The architectural preservation process is generally based on a sequence of anamnesis and analysis, diagnosis, therapy, control and prognosis. The importance of structural monitoring within this process is generally accepted. Ongoing research at the Building Materials and Building Technology Division of the Civil Engineering department of K.U.Leuven focuses on 3 different non-destructive monitoring techniques, namely: 3D laser scanning, acoustic emission and geo-electrical measurements:
• 3D-laserscanning: The stability of masonry vaults very much depends on its overall geometry and the analysis results strongly depend on the accuracy in which this geometry can be measured in practice. To obtain an accurate estimate of the geometry of the vaults, 3D-laserscanning was performed. Based on the 3D point cloud, a 3D-model of the vaults allows determining the lines of thrust in the structure as well as the reaction forces (application point and magnitude) at the abutments. This contribution gives a critical appraisal of the process used in the preliminary research phase: gathering the point-clouds, 3D-modelling, structural analysis calculating thrust lines and the consolidation requirements that are obtained. The focus is on the added value of the methodology, its applicability, cost-effectiveness, overall advantages and drawbacks;
• The interest in acoustic emission (AE) as a monitoring technique to assess the damage in masonry structures is gaining field recently. The AE technique, detects transient energy waves emitted by a material as a result of stress redistributions. Therefore, the technique requires an external load to be imposed on the structure, such as a mechanical, thermal or chemical loading. In this paper, the focus is on long term monitoring and the use of AE-monitoring to assess damage evolution under sustained stresses, such as damage accumulation during creep phenomena in masonry. Additional diffulties are encountered that come from the complex masonry layout and the monitoring time frame. In order to gain more insight in the use of AE-monitoring in this field, a laboratory test campaign is set up. Several long term tests are performed on different types of masonry at different stress levels. The latter are increased at specific time intervals. In addition to stress-strain and crack monitoring, AE-monitoring is performed at discrete moments in time. Both sources of data are used to validate the AE-monitoring technique to assess the damage accumulation. Hereby, both damage initiation due to load increment and the damage accumulation due to time-dependent plastic deformation under sustained loading were assessed. Focus is both on the added value and limitations of the AE for damage assessment, with an appraisal towards its applicability for on site NDT monitoring;
• geo-electrical measurements: A geophysical resistivity measuring device was modified to perform automatic monitoring of historical masonry structures before, during and after grout injection for consolidation purposes. The obtained image is called a geo-electrical tomography.
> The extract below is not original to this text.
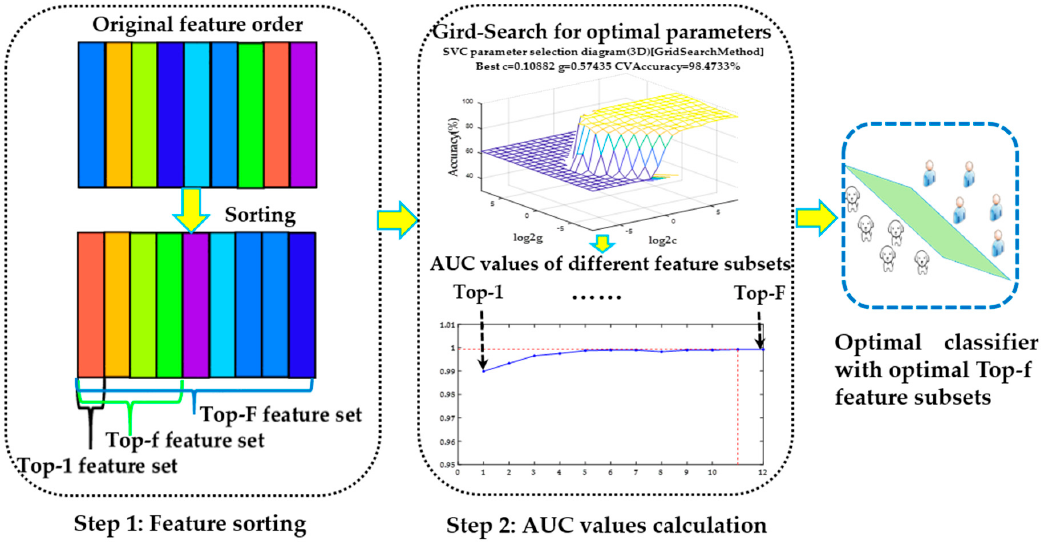
Figure 9. Detailed processes of the SVM-RFE. In “ Step 1 : Feature sorting”, the color of a feature represents its contribution in the distinguishing task. A warmer color denotes more contributions.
The technique was used to evaluate the deteriorated masonry of the recently partly collapsed Maagdentoren in Zichem, Belgium. The results of these measurements are dis-cussed. An important improvement is the adaptation of the “cross-borehole” measurement technique for masonry. With this technique, a constant resolution in depth is achieved. Laboratory tests, using an adaptation of the “cross-borehole” technique, enabled to show the resistivity distribution changing during the injection of a test specimen with a hydraulic grout.
Focus is on how these structural monitoring techniques are a tool to help in the structural understanding of often complex historical buildings.